Greg Craven and the power of social media

There’s a new power on the streets and it may make politicians feel very uncomfortable!

The Rt Hon Gordon Brown

Like me, you probably haven’t heard of Greg Craven.  I hadn’t until about 24 hours before starting to write this Post (that would be Friday afternoon, Mountain Time, on the 11th December).

I was doing some research for an earlier Post about Copenhagen and came across a YouTube video created by Greg.  More details and links later after making a more fundamental point.

This video of Greg’s has had 2,704,000 viewings! The information on that YouTube ‘page’ has had over 7,500,000 viewings. Greg has now written a book and so on, and so on.

In other words, the personal message that Greg is conveying has reached an unbelievable number of people.  That would have been impossible without the power and reach of modern social media software systems: YouTube, Facebook, Linked-In, Twitter, MySpace, Digg, at al.
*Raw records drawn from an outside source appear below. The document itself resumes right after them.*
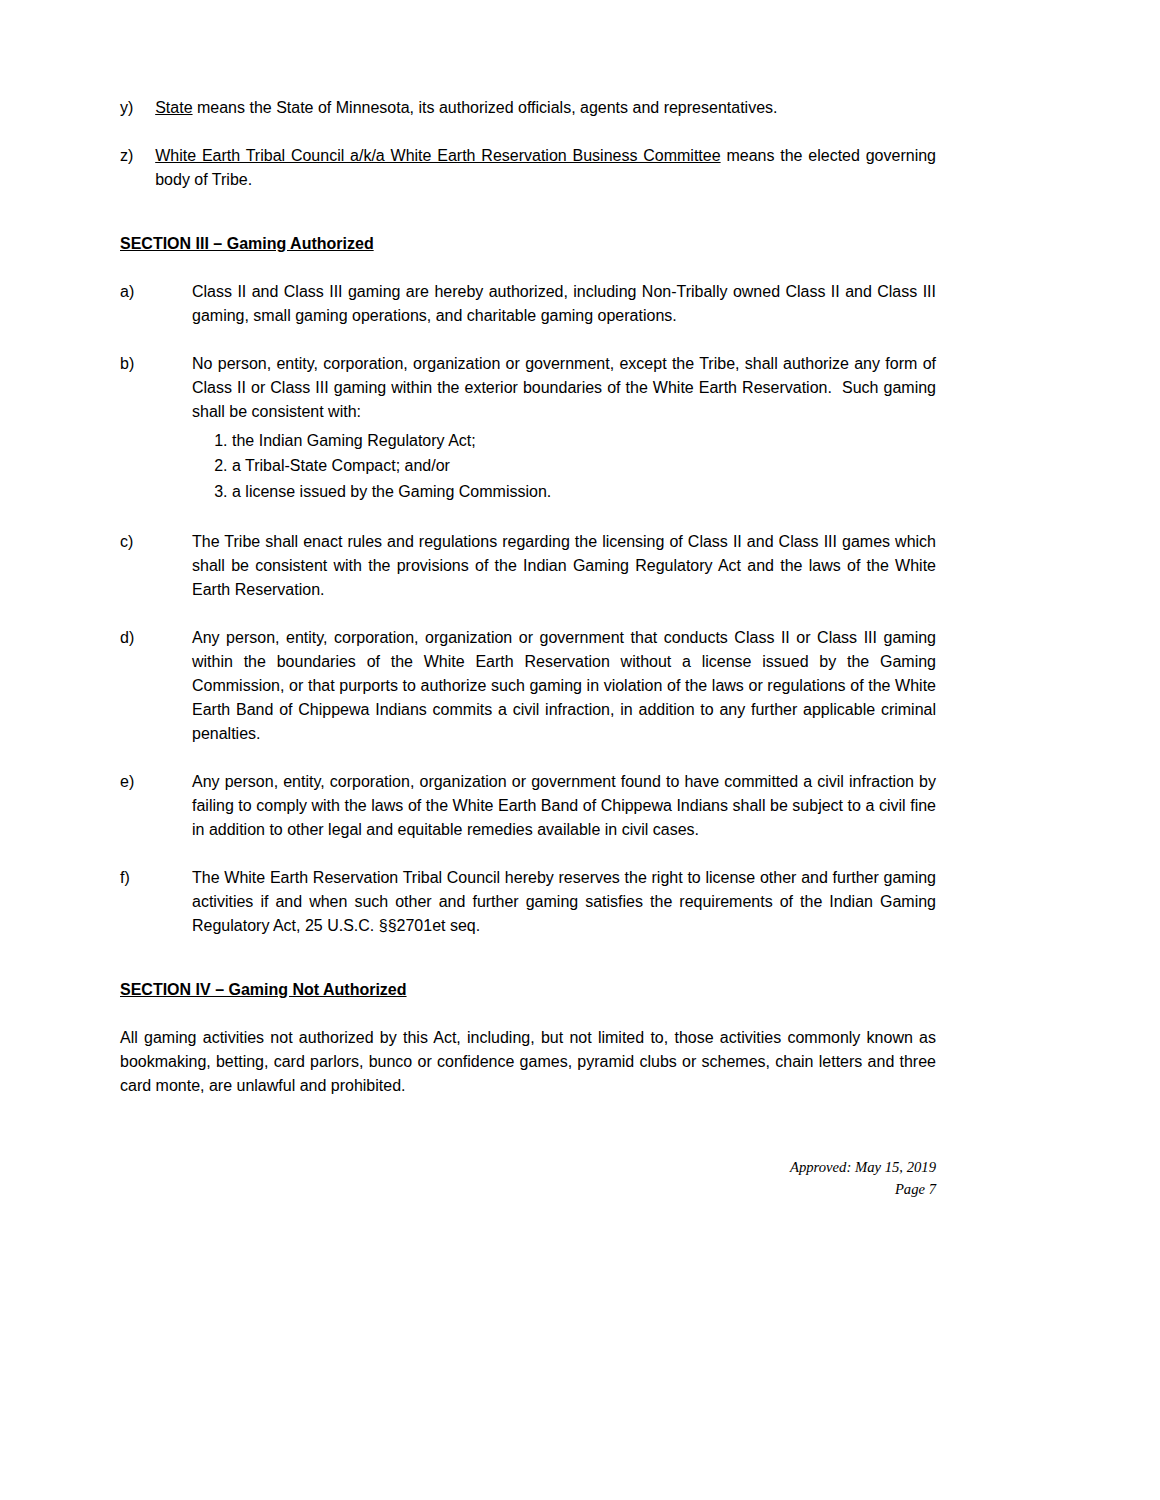y)
State means the State of Minnesota, its authorized officials, agents and representatives.
z)
White Earth Tribal Council a/k/a White Earth Reservation Business Committee means the elected governing body of Tribe.
SECTION III – Gaming Authorized
a)
Class II and Class III gaming are hereby authorized, including Non-Tribally owned Class II and Class III gaming, small gaming operations, and charitable gaming operations.
b)
No person, entity, corporation, organization or government, except the Tribe, shall authorize any form of Class II or Class III gaming within the exterior boundaries of the White Earth Reservation. Such gaming shall be consistent with:
the Indian Gaming Regulatory Act;
a Tribal-State Compact; and/or
a license issued by the Gaming Commission.
c)
The Tribe shall enact rules and regulations regarding the licensing of Class II and Class III games which shall be consistent with the provisions of the Indian Gaming Regulatory Act and the laws of the White Earth Reservation.
d)
Any person, entity, corporation, organization or government that conducts Class II or Class III gaming within the boundaries of the White Earth Reservation without a license issued by the Gaming Commission, or that purports to authorize such gaming in violation of the laws or regulations of the White Earth Band of Chippewa Indians commits a civil infraction, in addition to any further applicable criminal penalties.
e)
Any person, entity, corporation, organization or government found to have committed a civil infraction by failing to comply with the laws of the White Earth Band of Chippewa Indians shall be subject to a civil fine in addition to other legal and equitable remedies available in civil cases.
f)
The White Earth Reservation Tribal Council hereby reserves the right to license other and further gaming activities if and when such other and further gaming satisfies the requirements of the Indian Gaming Regulatory Act, 25 U.S.C. §§2701et seq.
SECTION IV – Gaming Not Authorized
All gaming activities not authorized by this Act, including, but not limited to, those activities commonly known as bookmaking, betting, card parlors, bunco or confidence games, pyramid clubs or schemes, chain letters and three card monte, are unlawful and prohibited.
Approved: May 15, 2019
Page 7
In the past, information has flowed outwards in a much more ‘top down’ way.  Hierarchical, as it is called.   That has suited those that wish, in some way, to control the message.  While individuals would always chatter and gossip with their peers, there was a finite limit to that before “Send reinforcements, we are going to advance” morphed into “Send three and fourpence, we are going to a dance”!

The example of Greg Craven shows only too well how information can now flow.  Out of anyone’s control, spreading virally.

Having made my point, I want to return to the subject matter that Greg is championing – but will include that in a separate Post.

Politicians!  Be very careful what you say.  We are all listening now, in one way or another, and ready to pounce if we don’t trust your words!